International Justice Monitor

A project of the Open Society Justice Initiative

Witness Says Rwanda Supplied Arms to UPC

The Union of Congolese Patriots (UPC) militia received arms from Rwanda when supplies from Uganda became unreliable, a witness at the Thomas Lubanga trial said on Wednesday.

The witness also recalled seeing “hundreds” of child soldiers being trained at camps run by the UPC. Bosco Ntaganda, a Congolese who remains free despite an ICC warrant for his arrest, was the man in charge of the training, he said.

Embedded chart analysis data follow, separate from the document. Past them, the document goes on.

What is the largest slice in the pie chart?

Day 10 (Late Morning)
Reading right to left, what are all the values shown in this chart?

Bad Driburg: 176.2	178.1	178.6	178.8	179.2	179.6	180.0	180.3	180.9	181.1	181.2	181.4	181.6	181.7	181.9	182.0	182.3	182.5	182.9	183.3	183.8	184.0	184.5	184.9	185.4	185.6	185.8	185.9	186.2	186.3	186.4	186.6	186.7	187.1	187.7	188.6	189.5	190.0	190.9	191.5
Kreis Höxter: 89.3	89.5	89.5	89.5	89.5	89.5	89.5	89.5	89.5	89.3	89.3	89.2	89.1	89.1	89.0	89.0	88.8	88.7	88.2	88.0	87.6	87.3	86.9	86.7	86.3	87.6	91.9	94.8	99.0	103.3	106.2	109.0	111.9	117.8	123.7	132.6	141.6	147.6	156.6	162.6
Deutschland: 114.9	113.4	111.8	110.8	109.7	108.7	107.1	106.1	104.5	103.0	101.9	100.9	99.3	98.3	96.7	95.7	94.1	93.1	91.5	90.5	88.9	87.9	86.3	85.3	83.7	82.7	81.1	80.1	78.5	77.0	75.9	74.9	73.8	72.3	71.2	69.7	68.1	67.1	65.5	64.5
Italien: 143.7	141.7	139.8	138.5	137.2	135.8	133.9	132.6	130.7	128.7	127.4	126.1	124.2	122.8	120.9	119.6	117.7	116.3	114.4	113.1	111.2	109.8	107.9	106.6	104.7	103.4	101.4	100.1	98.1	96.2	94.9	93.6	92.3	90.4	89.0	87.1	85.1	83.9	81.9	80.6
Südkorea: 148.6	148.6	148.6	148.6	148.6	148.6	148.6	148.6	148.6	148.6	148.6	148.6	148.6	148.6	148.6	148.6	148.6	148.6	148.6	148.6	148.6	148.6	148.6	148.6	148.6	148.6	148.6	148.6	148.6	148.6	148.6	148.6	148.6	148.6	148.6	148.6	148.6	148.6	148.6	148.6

The witness frequently traveled around the Ituri region, he said, and personally spoke to UPC leaders including Lubanga, whose headquarters he regularly visited.

Lubanga had told him that, “Uganda was playing hide and seek,” so the UPC turned to Rwanda for arms, he said.

“Uganda didn’t want to openly supply a sufficient quantity of weapons to (the) UPC, so they had to go and get them elsewhere,” said the witness.

The Ugandan army started training Congolese, including children, in 1999 at the Rwampara training camp in the Ituri region, he said, adding that some Congolese were taken to Uganda for training.

The Ugandans trained all Congolese ethnic groups at the camp, and each group ultimately fought to support its own ethnic agenda, he said.

Responding to a question by prosecutor Olivia Struyven, the witness said the problem of child soldiers did not end with the UPC takeover of Bunia in 2002.

“From what I witnessed… after (the) UPC took over Bunia, (the use of child soldiers) continued on a higher scale.”

He added: “Every day that I went to the headquarters of (the) UPC, I saw military training (of children) going on. The person who was head of training in Lubanga’s army, who was at the core, was Bosco Ntaganda.”

Defense lawyer Catherine Mabille objected, saying that the witness was referring to events that he did not witness and whose truthfulness could not be verified.

Judge Adrian Fulford allowed the witness to continue, saying that “as with other witnesses of fact, he should principally focus on events for which he has some appropriate personal knowledge, for instance because he was present at the events in question, or he attended meetings where issues were discussed.”

Despite the objection, the witness said he had, “direct contact with political and military authorities in charge of Ituri and (with the) UPDF (Uganda Peoples Defense Forces), which was like the umbrella of various military groups.”

He added: “I can’t doubt the veracity of the information they gave me. And I cross-checked all the information I was given.”